*** TEXT SECTION

= Maryland Office of the Public Defender =

Public defense organization in Maryland

The headquarters of the Maryland Office of the Public Defender is located in the William Donald Schaefer Tower; Suite 1400, 6 St. Paul Street, Baltimore, MD 21202. Natasha Dartigue is the Public Defender.

==Historic legislation of the Maryland Office of the Public Defender==
On March 4, 1971, Maryland Senate President William James introduced Senate Bill 454 to the 1971 session of the Maryland General Assembly. Senate Bill 454 was:

^{AN ACT to add a new Article 27A to the Annotated Code of Maryland (1971 Replacement Volume), to follow immediately after Article 27 thereof, and to be under a new title "Public Defender, "to provide for and authorize the creation of a Public Defender System for the State of Maryland so as to assure effective assistance and continuity of counsel and related services to indigent accused persons taken into custody and to indigent defendants in criminal, juvenile, appellate, post conviction and other proceedings instituted before the Courts of the State of Maryland; and relating generally to the public defender system and to its workings and operations and the duties of certain persons in relation thereto. }

On April 3, 1971, Senate Bill 454 received a 33–3 vote by the Maryland Senate, and on April 10, 1971, it received a 78–39 vote by the Maryland House of Delegates. On April 28, 1971, Governor Marvin Mandel approved Senate Bill 454. Subsequently, Section 3 of Article 27A took effect in the Annotated Code of Maryland on July 1, 1971, and the remainder of Article 27A went into effect on January 1, 1972.

******

## PROBLEMS
A - List every full calendar date (month, day and year) that appears in the text on the Maryland Office of the Public Defender.
B - Reproduce the passage of the text on the Maryland Office of the Public Defender between "On April 3, 1971, Senate" and "January 1, 1972.", inclusive, word for word.

*** DATASET CONTENT

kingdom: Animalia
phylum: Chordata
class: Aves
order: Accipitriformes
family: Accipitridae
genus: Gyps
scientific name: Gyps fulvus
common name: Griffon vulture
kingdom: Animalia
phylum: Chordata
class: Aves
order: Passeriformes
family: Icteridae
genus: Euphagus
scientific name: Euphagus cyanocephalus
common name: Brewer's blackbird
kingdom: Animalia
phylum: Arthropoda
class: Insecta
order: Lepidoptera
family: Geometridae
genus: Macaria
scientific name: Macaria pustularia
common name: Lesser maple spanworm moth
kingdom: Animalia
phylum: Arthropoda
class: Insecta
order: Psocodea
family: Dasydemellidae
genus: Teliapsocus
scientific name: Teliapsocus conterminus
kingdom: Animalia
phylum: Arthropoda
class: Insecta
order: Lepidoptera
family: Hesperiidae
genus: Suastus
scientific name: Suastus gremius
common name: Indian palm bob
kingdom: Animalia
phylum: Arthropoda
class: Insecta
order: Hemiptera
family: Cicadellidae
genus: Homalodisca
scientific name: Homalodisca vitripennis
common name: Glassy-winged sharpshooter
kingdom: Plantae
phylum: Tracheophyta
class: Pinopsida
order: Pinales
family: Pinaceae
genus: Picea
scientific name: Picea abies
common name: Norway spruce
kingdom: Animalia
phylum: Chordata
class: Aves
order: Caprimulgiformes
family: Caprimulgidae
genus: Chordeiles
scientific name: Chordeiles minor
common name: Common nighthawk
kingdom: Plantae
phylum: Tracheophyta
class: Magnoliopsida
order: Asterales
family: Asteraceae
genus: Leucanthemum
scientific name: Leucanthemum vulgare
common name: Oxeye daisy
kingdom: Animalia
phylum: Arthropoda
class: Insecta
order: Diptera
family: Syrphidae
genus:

******

## TASK RESPONSES
A - March 4, 1971; April 3, 1971; April 10, 1971; April 28, 1971; July 1, 1971; January 1, 1972

B -
On April 3, 1971, Senate Bill 454 received a 33–3 vote by the Maryland Senate, and on April 10, 1971, it received a 78–39 vote by the Maryland House of Delegates. On April 28, 1971, Governor Marvin Mandel approved Senate Bill 454. Subsequently, Section 3 of Article 27A took effect in the Annotated Code of Maryland on July 1, 1971, and the remainder of Article 27A went into effect on January 1, 1972.